The prolonged drought across the Basin means in the next 12 months environmental water will be used strategically to protect our wetlands, floodplains and river ecosystems from further damage, and place them in the best possible position to recover from the drought when it breaks, according to the latest Murray-Darling Basin Authority (MDBA) report.
Head of Basin Strategy and Knowledge at the MDBA, Vicki Woodburn said despite the welcome rain earlier in the year, the Basin has been battered by an intense drought, which has eroded the ecological condition of our rivers and floodplains.
“Three years of above-average warm and dry conditions have taken a toll on the Basin’s environments and the people, plants and animals that depend on them,” Vicki Woodburn said.
“There have been some really positive outcomes from the environmental water that has been strategically used.
“The rain we received in summer and early autumn connected the northern and southern Basin for the first time in three years, and we saw significant flows to Narran Lakes, in north-west NSW, for the first time in seven years.
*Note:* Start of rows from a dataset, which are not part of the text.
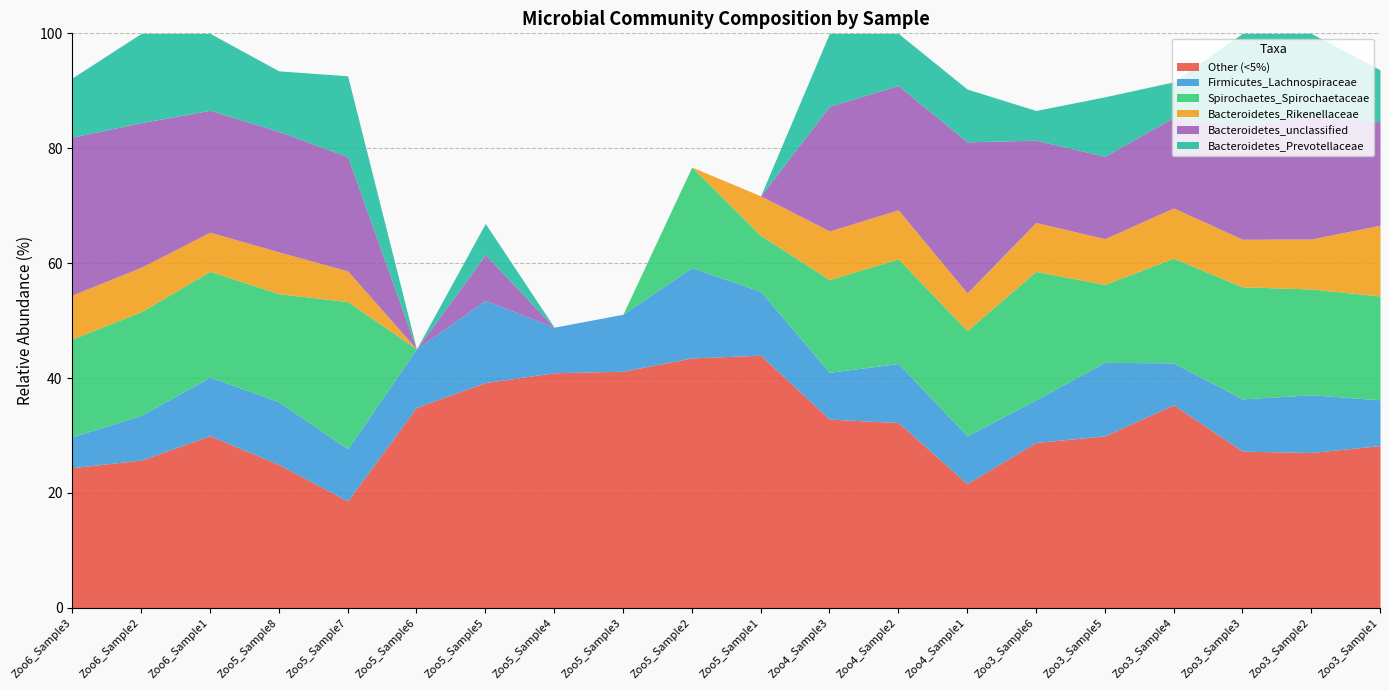

The Firmicutes_Lachnospiraceae series shows 7.3 at Zoo3_Sample4. True or false?

True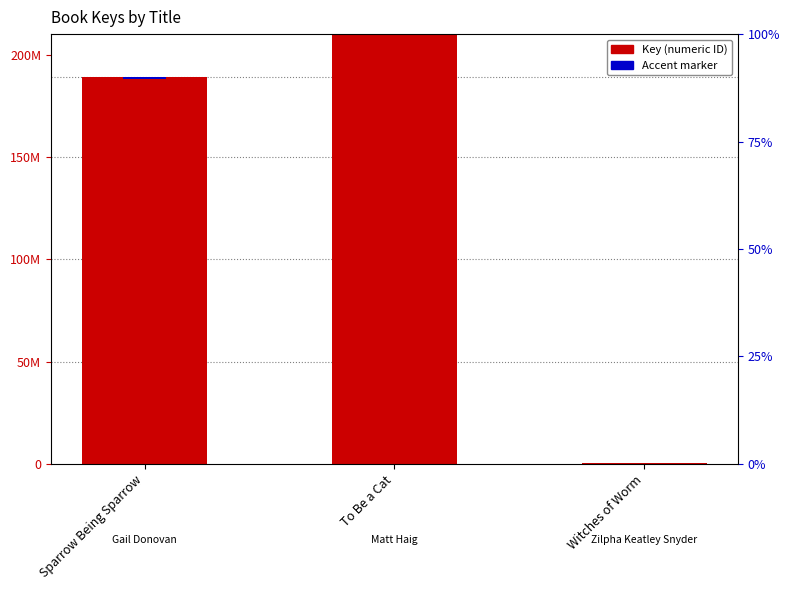

Are the bars grouped side by side (vs. stacked)?

Yes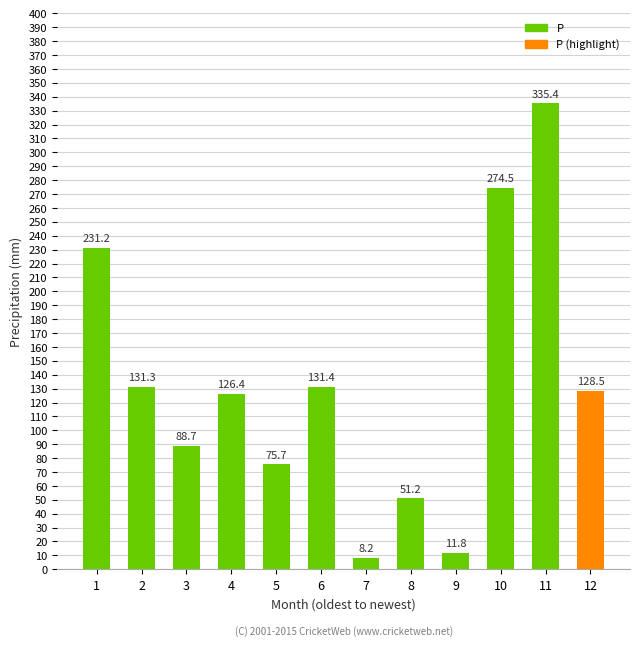

Are the bars horizontal?

No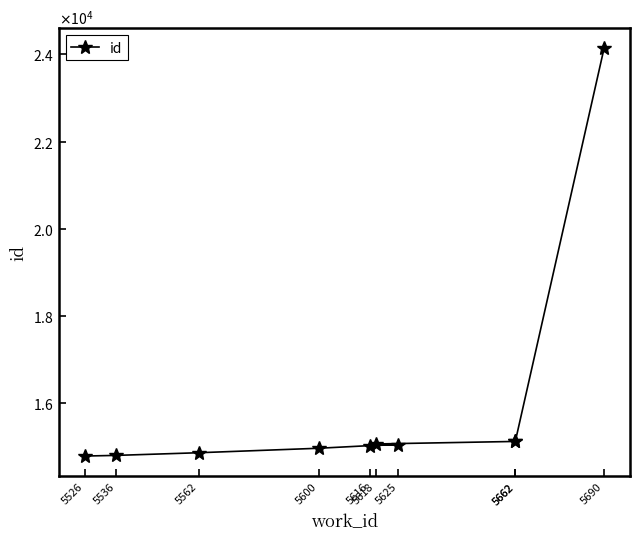

What is the smallest value displayed?

14790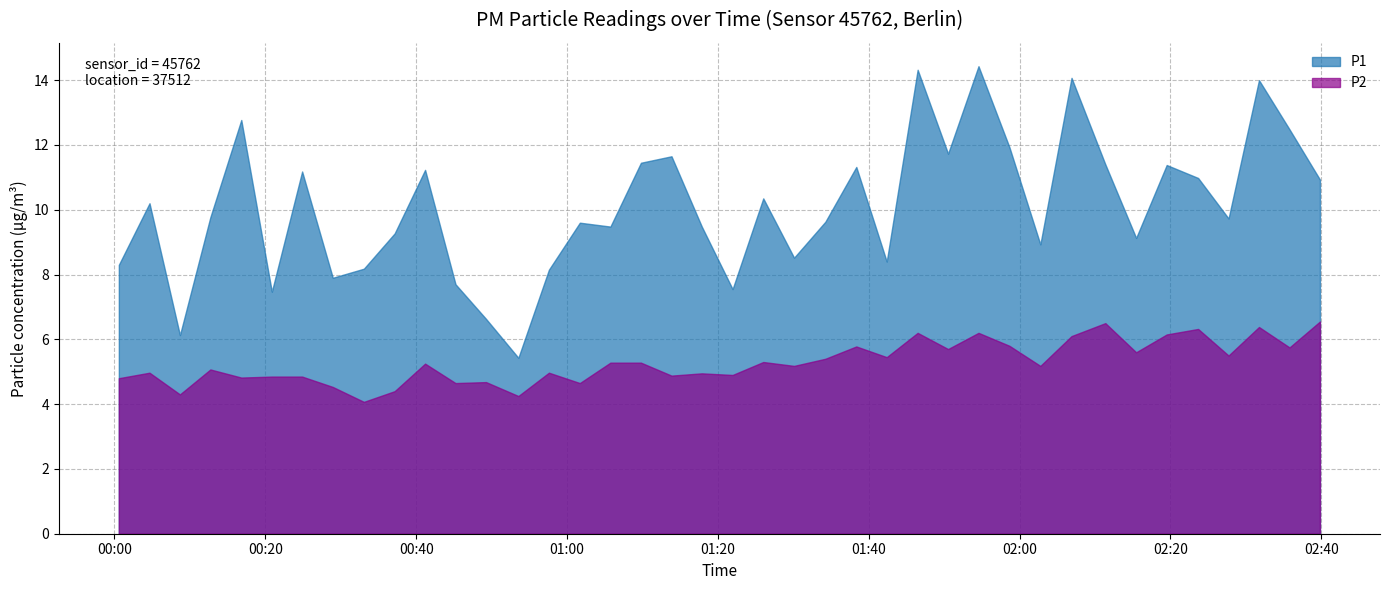

Which series has the widest spread of values?

P1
We know from Traditional Owners who have monitored this Lake that it is primed and ready for a bird breeding event.
“This coming year, the focus for environmental water holders, planners, managers, and river operators, will be on avoiding permanent loss of species or ecosystems, providing drought refuges for animals and fish where possible, and supporting breeding events where they occur naturally.”
This year the MDBA and Commonwealth Environmental Water Office have drawn on traditional ecological knowledge when developing the next year’s priorities.
“For the first time, First Nations’ environmental watering objectives will be acknowledged and incorporated into environmental water management at a federal level,” Vicki Woodburn said.
The priorities reflect objectives identified by First Nations, who worked in collaboration through two peak First Nations organisations – the Northern Basin Aboriginal Nations (NBAN) and the Murray Lower Darling Rivers Indigenous Nations (MLDRIN) – to produce guidance for water management across the Basin.
“This collaboration exemplifies what it means to follow best practice in co-designing and partnering with First Nations in water planning and management,” Chair of NBAN Fred Hooper said.
“We have a deep-rooted and long held cultural obligation to protect Country, and to take only what we need and leave the rest for downstream and neighbouring Nations. Having First Nations’ priorities reflected in national planning is a significant step forward.”
Chair of MLDRIN Rene Woods says that improved timing of flows is key to sustaining the cultural health of major waterways.
“The Nations’ input highlight shared concern for all major rivers across the Basin and how environmental water can be used so that life returns to our culturally significant places,” Rene Woods said.
The Basin Annual Environmental Watering Priorities 2020-21 report guides the planning and prioritisation of environmental watering across the Murray-Darling Basin for the year ahead.
“These priorities collectively guide all our actions so we are focused on using water for the environment strategically and carefully, so we can improve the overall health of the Basin,” Vicki Woodburn said.